JUNE 8

I settle into the Zone and work without a break or speaking a word. Dorian’s instructions don’t say to avoid my coworkers, but the more I’m achieving my routine the better. Michelle announces from her cubicle that there’s pending legislation to change Policeman to Police Officer, and Steve rapid-replies that the world is going to hell in a handbasket. So no ideal gate here, and worst of all, Elderly is gone.

This morning his car had a ticket because it’s Thursday, he never moved it, which he never forgets. In all the years I have lived here, Elderly has always been here. He’s as much a neighborhood fixture as the trees, the deaf person singing on her way to work, those who walk their dogs daily down the block. He once told me that vehicles appearing to be worth less than five thousand dollars should be exempt from ticketing. I miss him. But if he lived in Iran, and then lived in a car, then maybe he can take care of himself. Maybe he will reappear like nothing ever happened.

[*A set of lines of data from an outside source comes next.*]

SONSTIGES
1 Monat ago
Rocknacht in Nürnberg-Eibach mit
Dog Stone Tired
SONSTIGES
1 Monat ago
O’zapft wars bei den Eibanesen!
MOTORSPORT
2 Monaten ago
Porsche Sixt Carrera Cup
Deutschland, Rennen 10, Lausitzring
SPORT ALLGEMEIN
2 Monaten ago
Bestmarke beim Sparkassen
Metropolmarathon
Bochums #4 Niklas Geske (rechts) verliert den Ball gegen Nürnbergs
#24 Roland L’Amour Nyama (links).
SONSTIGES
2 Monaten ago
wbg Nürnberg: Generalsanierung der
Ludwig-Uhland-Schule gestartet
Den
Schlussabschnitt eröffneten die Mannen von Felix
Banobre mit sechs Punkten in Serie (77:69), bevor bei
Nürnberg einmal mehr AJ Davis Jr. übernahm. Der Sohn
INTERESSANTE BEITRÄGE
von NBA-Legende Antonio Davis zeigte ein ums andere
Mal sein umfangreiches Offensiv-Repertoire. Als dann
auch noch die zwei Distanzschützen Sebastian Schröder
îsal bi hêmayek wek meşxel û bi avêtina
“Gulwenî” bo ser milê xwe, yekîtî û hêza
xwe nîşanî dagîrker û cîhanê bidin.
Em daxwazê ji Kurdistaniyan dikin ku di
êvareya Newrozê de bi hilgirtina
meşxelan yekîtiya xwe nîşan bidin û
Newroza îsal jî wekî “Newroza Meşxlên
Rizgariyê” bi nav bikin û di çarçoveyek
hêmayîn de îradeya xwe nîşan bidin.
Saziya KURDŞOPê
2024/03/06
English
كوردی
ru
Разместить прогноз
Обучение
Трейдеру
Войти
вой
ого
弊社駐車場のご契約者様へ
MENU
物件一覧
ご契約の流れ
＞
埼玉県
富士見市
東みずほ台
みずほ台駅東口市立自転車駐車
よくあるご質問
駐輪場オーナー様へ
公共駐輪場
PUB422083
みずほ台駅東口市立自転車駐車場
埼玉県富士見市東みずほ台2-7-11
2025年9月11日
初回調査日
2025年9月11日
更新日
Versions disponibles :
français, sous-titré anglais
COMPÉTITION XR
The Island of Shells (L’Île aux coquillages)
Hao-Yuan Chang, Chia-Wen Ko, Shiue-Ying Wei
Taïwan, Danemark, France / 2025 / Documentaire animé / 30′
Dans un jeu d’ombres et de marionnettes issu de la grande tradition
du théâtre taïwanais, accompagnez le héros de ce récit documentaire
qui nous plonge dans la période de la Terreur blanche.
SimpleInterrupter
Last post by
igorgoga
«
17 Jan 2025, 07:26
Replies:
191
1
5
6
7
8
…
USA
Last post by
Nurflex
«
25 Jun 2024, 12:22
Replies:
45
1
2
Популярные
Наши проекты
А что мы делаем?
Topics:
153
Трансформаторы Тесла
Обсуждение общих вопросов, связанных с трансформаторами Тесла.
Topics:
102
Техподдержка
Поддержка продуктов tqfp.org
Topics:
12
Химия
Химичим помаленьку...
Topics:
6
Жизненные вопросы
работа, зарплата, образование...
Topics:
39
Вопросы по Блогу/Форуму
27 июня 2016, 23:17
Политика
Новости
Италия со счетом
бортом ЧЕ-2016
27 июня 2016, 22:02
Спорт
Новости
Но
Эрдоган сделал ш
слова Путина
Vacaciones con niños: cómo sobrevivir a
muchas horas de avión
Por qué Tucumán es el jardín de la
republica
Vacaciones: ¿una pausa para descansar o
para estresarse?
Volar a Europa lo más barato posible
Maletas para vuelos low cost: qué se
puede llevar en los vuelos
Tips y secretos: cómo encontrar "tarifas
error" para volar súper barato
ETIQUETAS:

Where does a guy like Elderly go? I could file a police report, but it only reminds me of Dad.

I block what I can from my coworkers, adjust the headset, and work diligently with speed. Every minute is a step closer to my ideal gate. Every minute forward is me entering my life. How exciting to be both in control and out of control. On the ride and off the ride. No matter what happens, I have my retirement package waiting for me at the end.